More than three years after he left the White House, Barack Obama’s Presidential Center has hit another roadblock on its long path to construction. Approval for the center—which is set in Chicago’s leafy Jackson Park and slated to cost some $500 million—is facing a new delay following a demand by the Illinois State Historic Preservation Office (HPO) for “additional design reviews.” The reviews come as part of the Federal Highway Administration’s larger approval process, which is nearing its end.
The HPO is a relatively little-known state agency whose purview, reports public television channel WTTW, includes evaluating construction projects that may impact “cultural resources” in the state of Illinois. The HPO’s main concern is the center’s potential impact on Jackson Park itself, a verdant 500-acre expanse which debuted in 1893 for Chicago’s now legendary World’s Fair and was designed by Frederick Law Olmsted, who’s also responsible for Central Park in New York City.
The center, which is being designed by Tod Williams Billie Tsien Architects, has been heavily criticized for its proposed destruction of a connection zone linking Jackson Park with nearby Midway Plaisance Park.

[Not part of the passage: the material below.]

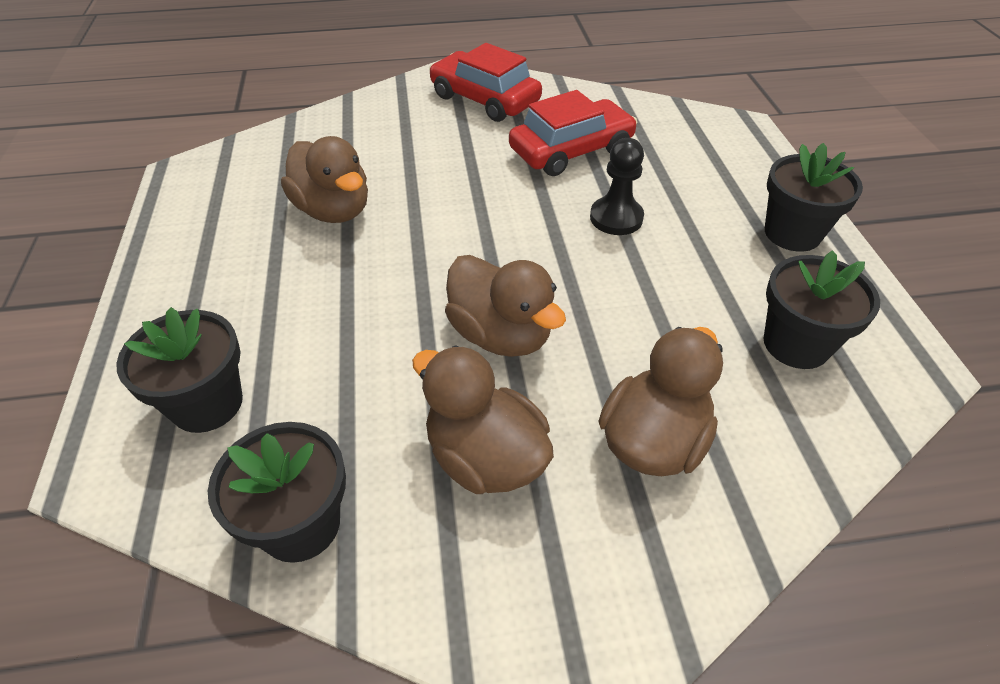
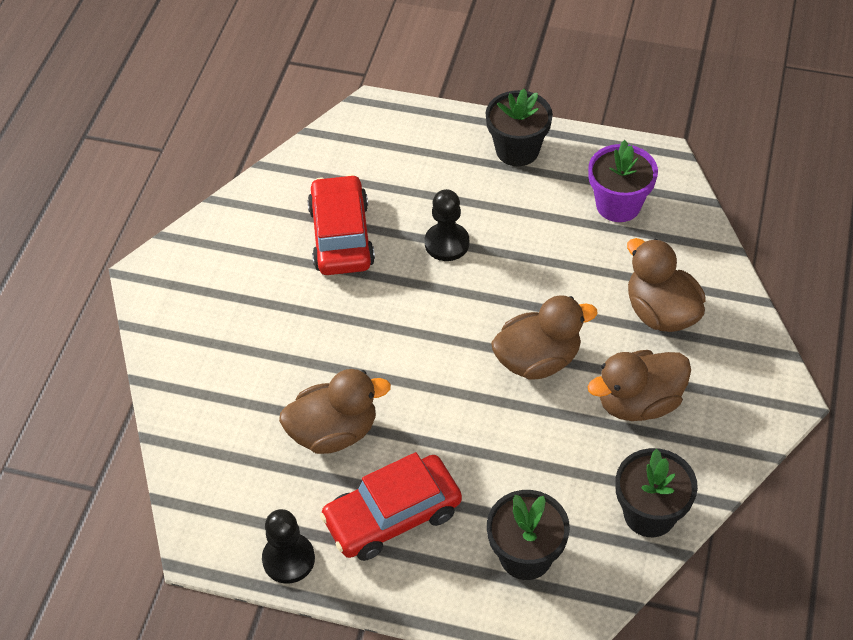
camera: 65 degrees left, 5 degrees up
red car [429,43,542,122] -> red car moved to [320,452,462,561]
black flower pot [764,250,880,369] -> purple flower pot [588,140,658,222]
none -> black pawn [262,509,315,583]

Indeed, so great is this worry that those critical of the center—such as local watchdog groups Jackson Park Watch and Protect Our Parks—have even suggested that the complex be entirely relocated out of Jackson Park to a new site on Chicago’s South Side. “I’m all in favor of this investment on the South Side,” Protect Our Parks president Herb Caplan told the Chicago Tribune last year after his group filed a lawsuit to relocate the center from Jackson Park. “I’ve argued that the South Side would be better served if the OPC were built in another community like Woodlawn and South Shore.”
Beyond the legal maneuvers, the relocation option has been supported by prominent civic associations such as the Cultural Landscape Foundation. The opposition has also made its way to Washington, D.C., since the park and nearby boulevard are listed on the National Register of Historic Places. The City of Chicago has recently said that relocating the Center is not a viable option.
The new HPS wrinkle has created a monthlong delay for a large-scale Memorandum of Agreement, overseen by the Federal Highway Administration, that was supposed to be presented to “consulting parties” last month. The meeting will now take place on July 16, at which time measures to mitigate the center’s impact on Jackson Park should be revealed.
While it’s too soon to gauge whether such measures will calm HPO’s worries, even if they’re dismissed, the center must still contend with the Protect Our Park’s pending lawsuit to stop it from being built on public parkland. For these activist groups, the goal is not to merely “mitigate” the center’s potential impact, but to avoid it entirely. With the delayed meeting merely days away, the center’s next move—and possible fate—will soon be revealed.